= Ottoman Gendarmerie =

National Gendarmerie force of the Ottoman Empire

The Ottoman Gendarmerie (Jandarma), also known as zaptiye or subaşı, was a security force and public order organization (a precursor to law enforcement) in the 19th-century Ottoman Empire. The first official gendarmerie organization was founded in 1869.

==History==
After the abolition of the Janissary corps of the Ottoman Empire in 1826, military organizations called Asâkir-i Muntazâma-i Mansûre, Asâkir-i Muntazâma-i Hâssa, and, in 1834, Asâkir-i Redîfe were established to deliver security and public order services in Anatolia and in some provinces of Rumelia.

Since the term Gendarmerie was noticed only in the Assignment Decrees published in the years following the declaration of Tanzimat in 1839, it is assumed that the Gendarmerie organization was founded after that year, but the exact date of foundation has not yet been determined. Therefore, taking the June 14 of "June 14, 1869", on which Asâkir-i Zaptiye Nizâmnâmesi was adopted, June 14, 1839 was accepted as the foundation date of the Turkish Gendarmerie.

After 1877–1878 Russo-Turkish War, Ottoman prime minister Mehmed Said Pasha decided to bring some officers from Britain and France to establish a modern law enforcement organization. After the Young Turk Revolution in 1908, the Gendarmerie achieved great successes, particularly in Rumelia.
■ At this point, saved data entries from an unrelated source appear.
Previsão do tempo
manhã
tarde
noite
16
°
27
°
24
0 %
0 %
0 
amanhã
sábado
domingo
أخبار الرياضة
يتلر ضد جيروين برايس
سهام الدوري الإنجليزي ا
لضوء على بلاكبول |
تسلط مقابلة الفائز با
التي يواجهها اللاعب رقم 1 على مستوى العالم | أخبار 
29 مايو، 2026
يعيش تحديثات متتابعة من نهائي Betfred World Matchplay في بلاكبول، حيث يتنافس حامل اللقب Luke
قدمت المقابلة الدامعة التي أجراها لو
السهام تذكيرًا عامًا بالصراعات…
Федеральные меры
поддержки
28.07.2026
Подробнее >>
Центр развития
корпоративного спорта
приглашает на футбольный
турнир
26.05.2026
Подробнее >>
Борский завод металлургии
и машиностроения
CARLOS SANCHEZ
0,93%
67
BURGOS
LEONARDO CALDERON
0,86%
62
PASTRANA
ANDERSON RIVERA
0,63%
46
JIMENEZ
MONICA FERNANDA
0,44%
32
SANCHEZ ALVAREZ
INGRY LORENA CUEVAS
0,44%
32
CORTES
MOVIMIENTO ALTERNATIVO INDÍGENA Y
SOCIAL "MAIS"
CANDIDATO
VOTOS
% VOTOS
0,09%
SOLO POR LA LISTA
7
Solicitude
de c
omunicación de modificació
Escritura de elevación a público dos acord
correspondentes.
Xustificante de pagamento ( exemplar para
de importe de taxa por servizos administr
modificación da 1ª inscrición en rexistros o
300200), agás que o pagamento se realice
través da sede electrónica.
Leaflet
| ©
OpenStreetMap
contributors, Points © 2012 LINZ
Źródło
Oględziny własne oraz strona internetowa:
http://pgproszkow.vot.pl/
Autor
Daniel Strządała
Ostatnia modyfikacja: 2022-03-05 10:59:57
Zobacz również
In 1909, the Gendarmerie was affiliated with the Ministry of War, and its name was changed to the Gendarmerie General Command (Umûm Jandarma Kumandanlığı).

Gendarmerie units both sustained their internal security duties and took part in the national defence at various fronts as a part of the Armed Forces during the World War I and the Turkish War of Independence.